Further, since the battery main body 1 is housed in the container 20 and one side thereof is fixed and the other side is free so that the roller 15 and the rail 19 can expand and contract, the battery main body can be increased in order to increase the amount of power generation. Even when 1 is enlarged or a plurality of battery main bodies 1 are connected, the risk of breakage due to external impact or expansion / contraction of itself is greatly reduced.

[Effect of Invention] In short, according to the present invention, the following effects are exhibited.

(1) The fuel cell body is housed in a container, and the gap between them serves as a gas passage for the oxidizing gas.Therefore, there is almost no pressure difference greater than the pressure loss in the cell inside and outside the cell body, and the pressure is balanced. As a result, the wet seal becomes good and there is no risk of causing gas leakage.

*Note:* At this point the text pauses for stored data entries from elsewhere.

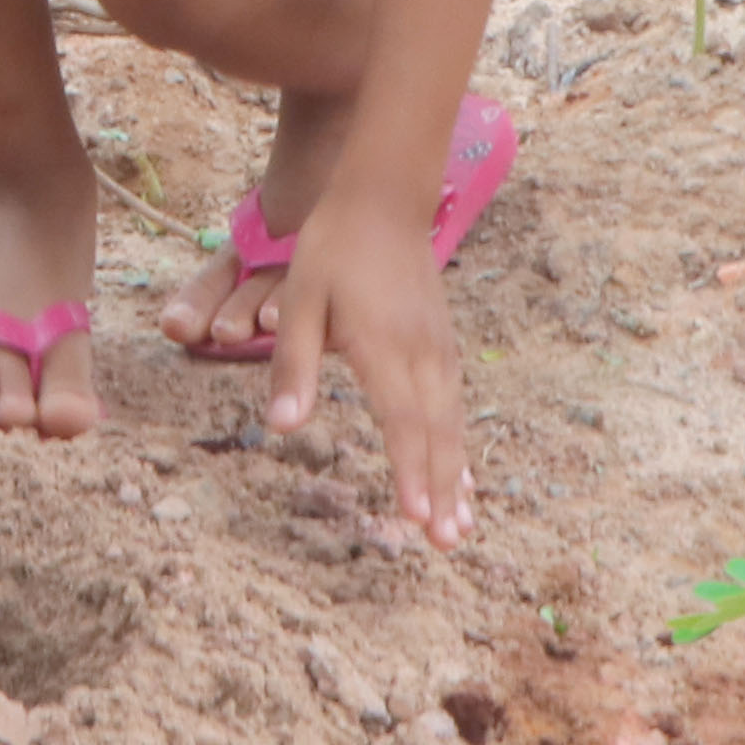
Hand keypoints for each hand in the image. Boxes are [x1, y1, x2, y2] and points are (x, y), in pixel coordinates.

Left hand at [261, 190, 475, 546]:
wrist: (383, 201)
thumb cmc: (332, 251)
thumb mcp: (299, 302)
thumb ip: (293, 366)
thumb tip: (281, 428)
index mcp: (383, 345)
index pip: (401, 418)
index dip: (409, 469)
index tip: (416, 515)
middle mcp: (420, 353)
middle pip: (435, 432)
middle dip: (441, 490)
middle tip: (446, 543)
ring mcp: (438, 350)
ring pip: (451, 424)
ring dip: (456, 477)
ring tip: (461, 528)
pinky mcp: (444, 347)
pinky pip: (455, 406)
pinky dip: (458, 447)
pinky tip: (462, 478)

(2) Place the battery body on a horizontally long base with rollers and provide rails on the bottom of the container to easily move the battery body, and open the lid to easily insert and remove the battery body. In addition, the rail serves as a guide and can be accurately positioned in the container.

[Brief description of drawings]

1 is a sectional view showing the overall structure of the fuel cell of the present invention, FIG. 2 is a plan sectional view of the fuel cell of the present invention shown in FIG. 1, and FIG. 3 is a sectional view of the present invention shown in FIG. FIG. 4 is a partial cross-sectional view showing the cell body of the fuel cell of the present invention. In the figure, 1 is a battery main body, 2 is a cathode, 3 is an electrolyte tile, 4 is an anode, 5 is a separator, 7 and 9 are fuel gas supply / exhaust vertical holes, 8 and 10 are oxidizing gas supply / exhaust vertical holes, 15
Is a roller, 16 is a base, 17 is a holding plate, 19 is a rail, 20 is a container, 23, 24, 25 and 28 are manifolds, and 29 is a lid.

Claims (1)

[Scope of utility model registration request] 1. An elongated rectangular cathode and an anode, and an elongated rectangular electrolyte tile and separator each having a larger area than the cathode and the anode are formed, and the cathode and the anode are formed on the front and back of the electrolyte tile. The fuel cells and the separators that form the flow paths for the oxidizing gas are alternately superposed, and a wet seal is formed at the contact portion of the outer periphery of the electrolyte tile and the separator to form the battery main body and the oxidizing gas on the battery main body. And fuel gas supply / exhaust vertical holes are formed, and the oxidizing gas and the fuel gas are supplied to the respective flow passages from the respective supply air vertical holes, and the fuel gas is exhausted from the flow passages through the exhaust vertical holes to generate electricity. In a battery, the battery body is placed on a horizontally long base provided with a plurality of rollers, and a holding plate is provided on the upper part of the battery body to attach the battery body. On the other hand, a container for accommodating the battery body is formed into a horizontally long cylindrical shape, and a rail is provided at the bottom of one side of the container, and a base roller is placed on the rail on one side of the container. An openable and closable lid for inserting and accommodating the cell body is provided, and the oxidizing gas supply vertical hole is opened in the container, and the fuel gas supply / exhaust vertical hole and the oxidizing gas exhaust are provided below the fuel cell body. A vertical hole is opened, and a manifold connected to the fuel gas supply / exhaust vertical hole and the oxidizing gas exhaust vertical hole is provided in the base, and the manifold is extended from the closed lid portion, and the oxidizing gas is supplied to the other side of the container. A fuel cell characterized in that a gas passage for oxidizing gas supplied to the cell body is formed in a gap between the cell body and a cell body formed in the container by connecting the manifold.